On an analogous point, money paid on the reduction of the paid-up capital of shares in a corporation held by a shareholder can be paid either on the disposition of the shareholder’s shares, or without a disposition of the shares. The CRA takes that position that where the returned paid-up capital occurs without a disposition of the shares and the capital used in an ineligible use, the interest deduction on a borrowing used to acquire the shares is reduced accordingly. This position is consistent with the finding in Van Steenis.
In principle, the Van Steenis decision provides the appropriate result. If a taxpayer’s invested capital is effectively returned to the taxpayer, it should be irrelevant whether the original property reflecting that invested capital (i.e. the trust units in Van Steenis) is retained or disposed of by the taxpayer. However, as a legal matter, the issue is perhaps not quite as clear if there is no disposition of the original property.

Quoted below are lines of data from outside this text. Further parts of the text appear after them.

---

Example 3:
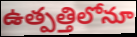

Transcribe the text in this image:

ఉత్పత్తిలోనూ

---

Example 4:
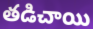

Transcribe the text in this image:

తడిచాయి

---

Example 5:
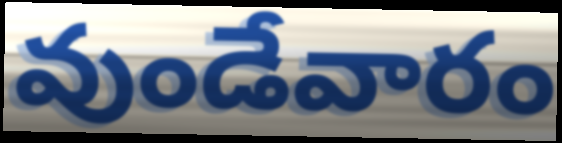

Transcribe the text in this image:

వుండేవారం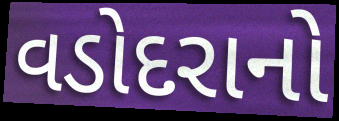
વડોદરાનો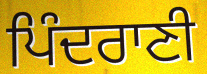
ਪਿੰਦਰਾਣੀ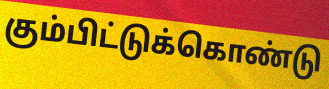
கும்பிட்டுக்கொண்டு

On a final note, the Van Steenis reasoning should not apply to retained income of a trust for a taxation year that is capitalized and paid to a unitholder or beneficiary as “capital” in a subsequent taxation year. In such case, the receipt of the “capital” by the unitholder does not reflect the unitholder’s original capital invested in the trust, even though it does normally reduce the unitholder’s adjusted cost base in the units in the trust. This scenario is largely irrelevant for unitholders in most Canadian mutual fund trusts, as these trusts pay out their net income on an annual basis. However, the point may be relevant for investments in other non-personal trusts, including foreign commercial trusts, if the trusts do not distribute all of their income on an annual basis.
 Tennant v. The Queen, 96 DTC 6121 (SCC).

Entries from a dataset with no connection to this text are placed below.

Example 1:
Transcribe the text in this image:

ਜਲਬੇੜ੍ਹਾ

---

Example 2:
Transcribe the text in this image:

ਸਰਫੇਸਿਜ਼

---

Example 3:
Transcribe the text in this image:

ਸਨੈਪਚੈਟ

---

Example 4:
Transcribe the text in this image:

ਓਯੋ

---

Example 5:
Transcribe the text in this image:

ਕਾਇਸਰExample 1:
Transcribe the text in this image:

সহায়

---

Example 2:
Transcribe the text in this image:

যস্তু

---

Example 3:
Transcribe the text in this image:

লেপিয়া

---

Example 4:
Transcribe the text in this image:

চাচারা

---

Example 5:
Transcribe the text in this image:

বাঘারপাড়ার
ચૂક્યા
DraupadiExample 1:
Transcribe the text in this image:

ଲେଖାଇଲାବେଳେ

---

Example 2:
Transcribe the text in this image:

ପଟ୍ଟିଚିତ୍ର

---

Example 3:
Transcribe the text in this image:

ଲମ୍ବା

 In terms of loaned money, the attribution rules (e.g. subsection 74.1(1)) explicitly provide that income from the loaned money or property substituted therefore may be subject to attribution.
 Paragraph 10 of the Van Steenis decision.
 Paragraphs (d) and (h) in “disposition”, subsection 248(1).
 Subsection 84(4) or (4.1) applies where there is no disposition of the shares.
 Income Tax Folio S3-F6-C1, “Interest Deductibility”, paragraph 1.40.
 If a court were to hold contrary to the Van Steenis rationale, the holding might open some floodgates. For example, if Van Steenis is wrong, it might be argued that the withdrawal of a partner’s capital in respect of a partnership interest acquired with borrowed money should not affect the interest deduction in respect of the borrowing, as long as withdrawal does not result in a disposition of the partner’s interest. This type of argument would be difficult to reconcile with decisions dealing with the converse case, namely, where partnership capital is withdrawn without a disposition of the partnership interest and borrowed money is used to replace the withdrawn capital; see Singleton v. The Queen, 2001 DTC 5533 (SCC). One might then consider whether there is a meaningful legal distinction between property rights attaching to units held in a trust and property rights attaching to an interest in a partnership.
 Subparagraph 53(2)(h)(i.1).
 In this regard, certain foreign commercial trusts are exempt from the non-resident trust rules of section 94, and if so, the retained income of the trusts is not subject to annual taxation in Canada; see paragraph (h) in “exempt foreign trust”, subsection 94(1).